You can buy the legal ones at Sportsman's for like $25 bucks.


----------



## mzshooter

OK, this is just my two cents but I don't think your 100% correct on the three hooks on an Alabama Rig!! Only Lake Powell and Flaming Gorge have the OK or regulation for using three lures on a rig. Every other Utah lake you’re only allowed two! The issue being that the Alabama rig is just that a "rig" not a lure you can attach five artificial lures to it just not in Utah. I've used it a time or two in some of the central Utah lakes in the fall using two lures on the bottom and placing blades to the top three swivels. It works fine. Until they clarify the law I'll be sticking with three lures at Powell and Gorge and two everywhere else. Good Fishing to you all.


----------



## Fishrmn

I guess it depends on your definition of a lure. If I tie it on my line, it's a lure. If I go with your definition then a jointed rapala that has three sections and three hooks is three lures. The following quotes are from the Utah 2012 Fishing Guidebook.



> There are a few additional angling rules to keep in mind:
> • *No artificial lure may have more than three hooks.*
> • No line may have attached to it more than two baited hooks, two artificial flies or two artificial lures. The only exceptions to this rule are if you're using a setline or you're fishing at Flaming Gorge Reservoir or Lake Powell. Please see page 11 of this guide for more information about fishing with a setline. Information about fishing at Flaming Gorge is available on page 24, and information about fishing at Lake Powell is available on page 26.





> Lake Powell, Garfield, Kane and San Juan counties
> • No line may have more than 3 baited hooks or more than 3 lures.
> 
> Flaming Gorge Reservoir, Daggett County See Fishing across state lines on page 7 for license and permit requirements.
> • No line may have more than 3 baited hooks
> or artificial flies in series or more than 3
> lures.


If I tie an Alabama rig on my line, it is a lure. If it has three hooks it is legal. If it has 4 hooks it ain't.


----------



## mzshooter

Fishrmn said:


> I guess it depends on your definition of a lure. If I tie it on my line, it's a lure. If I go with your definition then a jointed rapala that has three sections and three hooks is three lures. The following quotes are from the Utah 2012 Fishing Guidebook.
> 
> If I tie an Alabama rig on my line, it is a lure. If it has three hooks it is legal. If it has 4 hooks it ain't.

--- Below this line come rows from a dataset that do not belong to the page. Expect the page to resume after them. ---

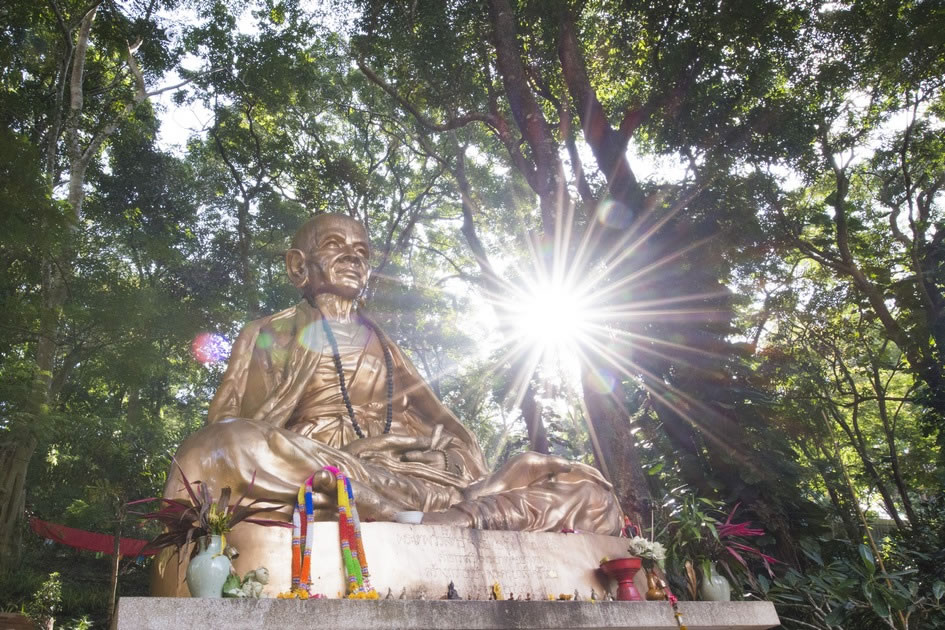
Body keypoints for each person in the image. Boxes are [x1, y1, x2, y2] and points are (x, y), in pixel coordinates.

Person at [166, 213, 621, 534]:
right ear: (297, 266)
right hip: (314, 465)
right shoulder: (268, 332)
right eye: (334, 247)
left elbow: (450, 431)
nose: (353, 259)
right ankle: (396, 510)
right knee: (218, 447)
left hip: (406, 480)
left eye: (362, 252)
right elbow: (222, 427)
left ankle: (446, 517)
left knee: (590, 491)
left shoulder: (385, 345)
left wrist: (442, 460)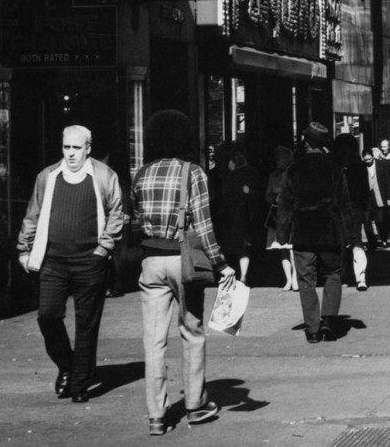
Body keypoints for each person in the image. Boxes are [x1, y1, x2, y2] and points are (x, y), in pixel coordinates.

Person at [132, 110, 233, 435]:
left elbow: (136, 219)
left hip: (151, 261)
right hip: (184, 262)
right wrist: (221, 264)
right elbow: (204, 227)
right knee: (191, 331)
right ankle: (195, 405)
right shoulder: (194, 173)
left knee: (154, 341)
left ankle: (157, 416)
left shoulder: (141, 174)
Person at [16, 124, 127, 404]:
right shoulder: (48, 176)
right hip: (53, 261)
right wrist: (23, 249)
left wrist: (104, 247)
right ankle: (67, 365)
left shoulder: (104, 175)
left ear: (88, 149)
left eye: (77, 148)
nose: (71, 154)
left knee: (86, 324)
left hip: (90, 261)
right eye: (67, 147)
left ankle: (79, 383)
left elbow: (117, 212)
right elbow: (33, 213)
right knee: (48, 316)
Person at [276, 123, 347, 343]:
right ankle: (328, 320)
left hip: (303, 230)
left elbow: (284, 205)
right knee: (333, 274)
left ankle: (313, 329)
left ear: (306, 142)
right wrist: (351, 236)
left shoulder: (293, 170)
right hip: (329, 228)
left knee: (306, 279)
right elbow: (345, 203)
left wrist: (282, 235)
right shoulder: (335, 169)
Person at [330, 133, 372, 287]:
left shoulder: (333, 165)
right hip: (355, 207)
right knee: (356, 242)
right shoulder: (359, 165)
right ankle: (361, 277)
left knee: (339, 242)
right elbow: (365, 189)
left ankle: (340, 275)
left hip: (337, 208)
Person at [217, 146, 263, 284]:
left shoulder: (252, 173)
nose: (237, 158)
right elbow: (223, 193)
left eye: (239, 155)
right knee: (233, 246)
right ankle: (233, 274)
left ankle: (243, 276)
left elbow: (260, 195)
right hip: (231, 215)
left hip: (245, 215)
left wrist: (250, 192)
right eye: (235, 156)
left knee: (243, 246)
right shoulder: (230, 174)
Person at [264, 146, 297, 291]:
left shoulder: (294, 173)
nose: (277, 161)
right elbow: (267, 195)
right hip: (277, 213)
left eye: (279, 158)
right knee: (282, 248)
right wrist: (272, 197)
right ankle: (288, 279)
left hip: (290, 213)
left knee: (292, 248)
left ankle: (295, 278)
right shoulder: (273, 176)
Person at [363, 146, 390, 245]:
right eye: (365, 160)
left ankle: (384, 238)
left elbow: (387, 181)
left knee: (380, 220)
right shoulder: (362, 167)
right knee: (367, 220)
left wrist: (389, 197)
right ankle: (372, 242)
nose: (368, 161)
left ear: (372, 157)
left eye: (369, 159)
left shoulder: (381, 165)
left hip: (379, 195)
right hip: (367, 197)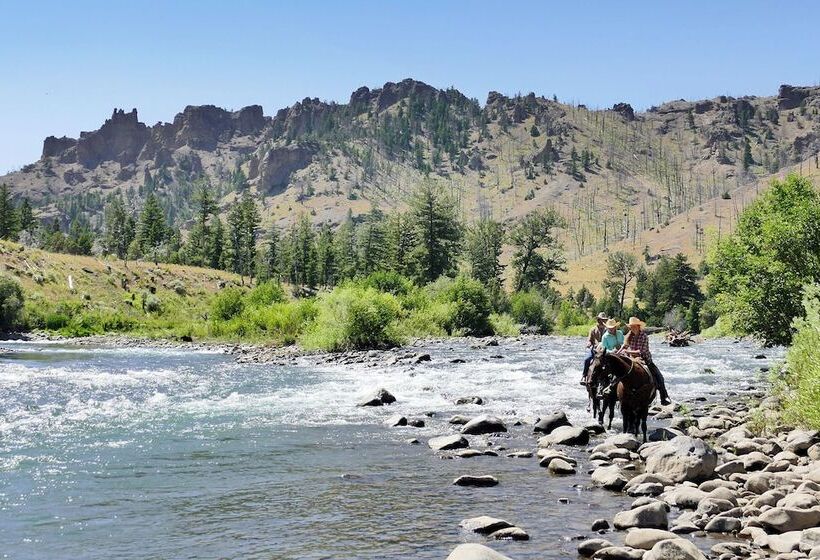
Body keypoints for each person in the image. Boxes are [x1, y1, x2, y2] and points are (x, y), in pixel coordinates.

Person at [620, 316, 671, 405]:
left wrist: (627, 351)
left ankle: (663, 397)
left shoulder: (644, 336)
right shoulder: (628, 336)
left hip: (645, 359)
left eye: (634, 326)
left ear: (638, 326)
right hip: (631, 359)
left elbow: (641, 351)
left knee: (659, 377)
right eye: (631, 327)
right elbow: (624, 346)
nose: (633, 328)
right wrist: (618, 352)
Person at [580, 312, 608, 384]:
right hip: (595, 350)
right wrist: (589, 344)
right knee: (587, 359)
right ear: (598, 320)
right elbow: (589, 340)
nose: (602, 322)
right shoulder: (593, 330)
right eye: (601, 320)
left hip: (605, 350)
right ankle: (584, 375)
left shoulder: (608, 330)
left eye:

Boy where starting to get way off now. You're trying to put two different rules together and they are not! First rule "No artificial lure may have more than three hooks." Second rule, "No line may have attached to it more than two baited hooks, two artificial flies or two artificial lures. The only exceptions are using a setline and Flaming Gorge and Lake Powell which state and I fraise, No line may have more than 3 baited hooks or artificial flies in series or more than 3 lures." 
Just because it's tied to your line don't make it a lure; you don't count your swivel as a lure or a dippsy diver, pop gear, or sinker no they are part of your "RIG" not a lure. I troll all the time at strawberry with two jointed rapalas tied too one line with an 18" leader between them and both lures have three hooks. Am I braking the law NO I have two lures nether has more than three hooks (Rule Number 1) and a rig that has two lures (rule number 2). 
As for the original Alabama rig even the manufactures call it a rig and state that you may attach up to five lures on it and most packages say to check your local state reg. for how many lures may be attached. Second only 10-15% of manufactures sell you the rig with lures attached most have nothing attached you have to add your own lures. And I would even say if you wanted to add three hook rapalas to the Alabama rig you could, three at Powell and Gorge two everywhere else. You would have a fun time casting that!!


----------